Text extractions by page
====================
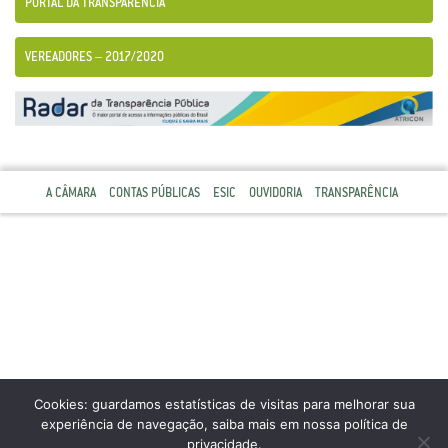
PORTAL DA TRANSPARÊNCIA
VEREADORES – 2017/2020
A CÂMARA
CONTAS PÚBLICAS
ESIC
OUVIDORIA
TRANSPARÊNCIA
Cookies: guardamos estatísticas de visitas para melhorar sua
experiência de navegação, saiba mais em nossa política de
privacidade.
====================
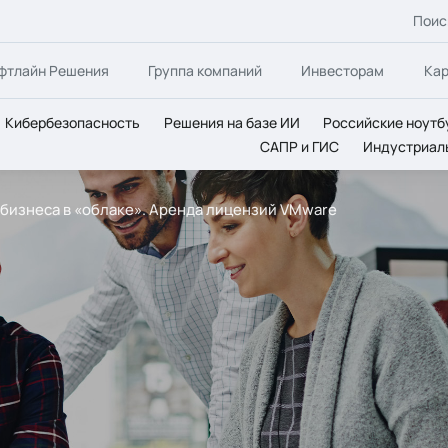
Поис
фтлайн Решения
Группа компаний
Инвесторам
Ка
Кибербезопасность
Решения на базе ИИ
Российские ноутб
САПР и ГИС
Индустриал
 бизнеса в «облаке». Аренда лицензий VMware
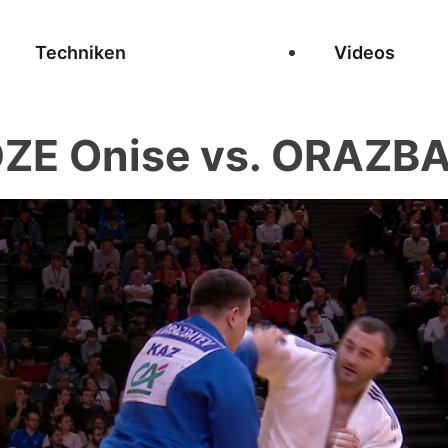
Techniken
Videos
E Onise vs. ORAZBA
====================
Reproduce the data lines word for word, beginning at the line that contains "PORTAL DA TRANSPARÊNCIA" and stopping after the line that contains "privacidade.".

PORTAL DA TRANSPARÊNCIA
VEREADORES – 2017/2020
A CÂMARA
CONTAS PÚBLICAS
ESIC
OUVIDORIA
TRANSPARÊNCIA
Cookies: guardamos estatísticas de visitas para melhorar sua
experiência de navegação, saiba mais em nossa política de
privacidade.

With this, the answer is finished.